**JOB**
When you reach the line containing "414.4 Prescrip" in the entries below, please begin setting down lines exactly, stop only after the last one, and add nothing else.

**Records contained in a dataset**
***
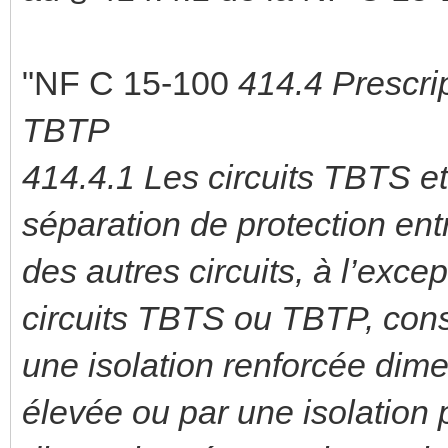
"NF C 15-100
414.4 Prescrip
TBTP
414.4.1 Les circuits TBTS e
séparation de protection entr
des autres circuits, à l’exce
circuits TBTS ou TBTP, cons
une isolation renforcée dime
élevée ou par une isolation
***
**TASK ANSWER**
414.4 Prescrip
TBTP
414.4.1 Les circuits TBTS e
séparation de protection entr
des autres circuits, à l’exce
circuits TBTS ou TBTP, cons
une isolation renforcée dime
élevée ou par une isolation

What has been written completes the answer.